Er war einer der bedeutendsten französischen Schriftsteller und ein großer Deutschlandkenner, der mit vielen Klischees über Deutschland und die Deutschen in dem Roman „Der Erlkönig“ aufräumte. Die Handlung dieses Romans, mit dem er seinen internationalen Durchbruch feierte, ist in Ostpreußen angesiedelt. Michel Tournier starb am vergangenen Montag im Alter von 91 Jahren.
Er war einer der renommiertesten französischen Autoren in der zweiten Hälfte des 20. Jahrhunderts. Für seinen 1970 erschienenen Roman „Le Roi des Aulnes“ (Der Erlkönig, 1972 in deutscher Übersetzung) erhielt er den bedeutendsten französischen Literaturpreis „Prix Goncourt“. Der Titel des Romans spielt auf Goethes Ballade „Erlkönig“ an. Im Erlkönig sieht Tournier symbolhaft die Nazis als Kindesverführer. Der Roman spielt vorwiegend während des Zweiten Weltkriegs zur Hälfte in Frankreich und dann in Ostpreußen. Es ist ein facettenreiches Werk voller realistischer und historischer, aber auch mythischer, philosophischer und psychologischer Elemente. Im Mittelpunkt steht Abel, ein vom Nationalsozialismus faszinierter französischer Kriegsgefangener, und die besondere Anziehungskraft des Jugendkults der Nationalsozialisten. Michel Tournier schafft dies ausdrucksvoll am Beispiel der NS-Eliteschule „Napola“ (Nationalpolitische Erziehungsanstalt) zu verdeutlichen, die in der ehemaligen Festung Kaltenborn (Zimna Woda) untergebracht war. „Der Erlkönig“ wurde 1996 unter dem Titel „Der Unhold“ von Volker Schlöndorff verfilmt.

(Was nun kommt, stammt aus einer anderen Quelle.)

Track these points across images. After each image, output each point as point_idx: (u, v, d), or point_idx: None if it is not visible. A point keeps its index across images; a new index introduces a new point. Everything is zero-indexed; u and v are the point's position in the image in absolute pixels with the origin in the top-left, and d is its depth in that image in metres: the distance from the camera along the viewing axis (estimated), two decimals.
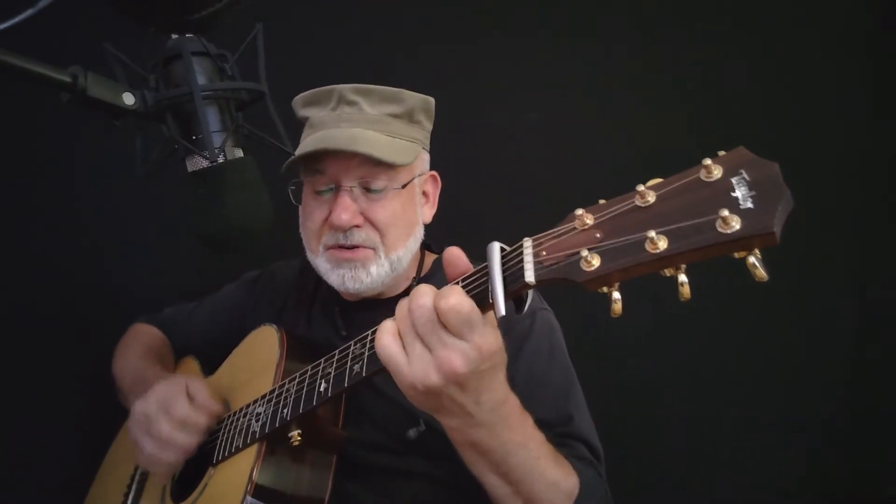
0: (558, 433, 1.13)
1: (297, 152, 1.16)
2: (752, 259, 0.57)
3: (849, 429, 1.86)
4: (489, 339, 0.74)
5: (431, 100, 1.29)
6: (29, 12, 0.65)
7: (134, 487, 1.38)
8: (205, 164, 0.82)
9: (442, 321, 0.73)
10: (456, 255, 0.81)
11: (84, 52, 0.82)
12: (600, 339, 1.86)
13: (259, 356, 1.26)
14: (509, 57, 1.92)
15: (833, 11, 1.81)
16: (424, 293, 0.75)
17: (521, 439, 0.88)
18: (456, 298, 0.72)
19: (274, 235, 0.92)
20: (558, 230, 0.69)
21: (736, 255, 0.58)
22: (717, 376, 1.88)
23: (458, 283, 0.78)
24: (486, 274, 0.73)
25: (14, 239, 1.83)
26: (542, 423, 0.95)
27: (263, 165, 0.92)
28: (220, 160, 0.82)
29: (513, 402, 0.86)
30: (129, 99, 0.77)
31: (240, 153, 0.85)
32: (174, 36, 0.82)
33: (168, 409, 1.15)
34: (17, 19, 0.65)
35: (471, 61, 1.92)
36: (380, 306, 1.27)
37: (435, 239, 1.39)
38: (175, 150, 0.83)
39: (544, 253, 0.69)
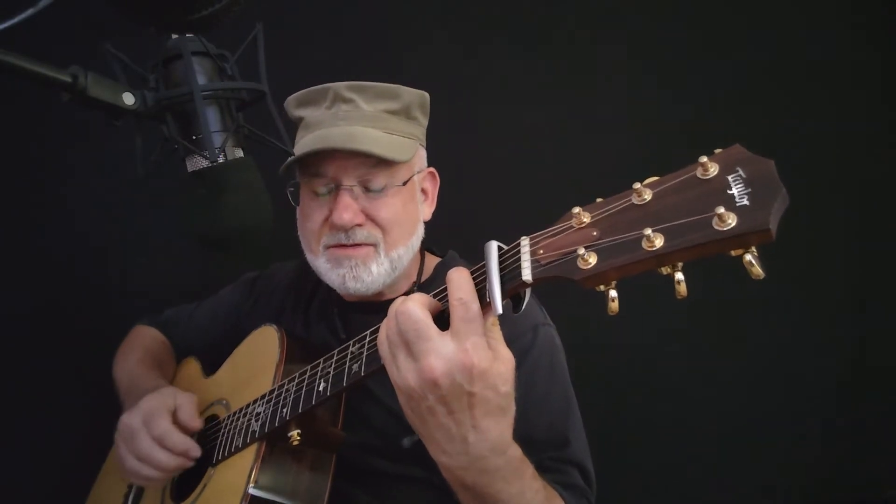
0: (553, 457, 1.11)
1: (296, 153, 1.15)
2: (748, 257, 0.56)
3: (847, 430, 1.86)
4: (481, 352, 0.71)
5: (426, 95, 1.27)
6: (29, 12, 0.65)
7: (134, 489, 1.38)
8: (205, 164, 0.81)
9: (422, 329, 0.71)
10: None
11: (84, 52, 0.82)
12: (599, 342, 1.85)
13: (259, 356, 1.26)
14: (509, 55, 1.92)
15: (833, 10, 1.81)
16: (415, 298, 0.74)
17: (516, 490, 0.84)
18: (464, 294, 0.71)
19: (274, 235, 0.92)
20: (555, 228, 0.69)
21: (732, 252, 0.57)
22: (715, 379, 1.88)
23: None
24: (483, 273, 0.73)
25: (14, 239, 1.83)
26: (537, 444, 0.93)
27: (263, 165, 0.92)
28: (221, 160, 0.82)
29: (513, 453, 0.81)
30: (129, 99, 0.76)
31: (240, 153, 0.85)
32: (174, 36, 0.81)
33: (149, 424, 1.13)
34: (17, 19, 0.65)
35: (470, 61, 1.92)
36: (379, 309, 1.25)
37: (435, 239, 1.38)
38: (175, 150, 0.83)
39: (541, 251, 0.68)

Michel Tournier wurde 19. Dezember 1924 in Paris als Sohn eines Germanisten-Ehepaares geboren und lernte früh Deutsch. Er studierte unter anderem an der Universität Tübingen vier Jahre Philosophie und war dann bei Verlagen und Rundfunkanstalten sowie als literarischer Übersetzer tätig, wobei er unter anderem Werke von Erich Maria Remarque übersetzte. 1967 erschien sein erster Roman „Vendredi ou les Limbes du Pacifique“ (Freitag oder Im Schoß des Pazifik), der mit dem „Grand Prix du Roman“ der Académie française ausgezeichnet wurde. Es folgten zahlreiche Romane, Erzählungen, Kinderbücher und autobiographische Essays, die in zahlreiche Sprachen übersetzt wurden. In seinen Werken gelang es Tournier vor allem zahlreiche deutsch-französische Stereotypen aufzuzeigen. Auf Deutsch erschienen unter anderem „Der Wind Paraklet. Ein autobiografischer Versuch” sowie „Der Garten des Vagabunden“. Michel Tournier verstarb am 18. Januar in Choisel südwestlich von Paris, wo er die letzten Jahrzehnte in einem alten Pfarrhaus zurückgezogen als freier Schriftsteller lebte.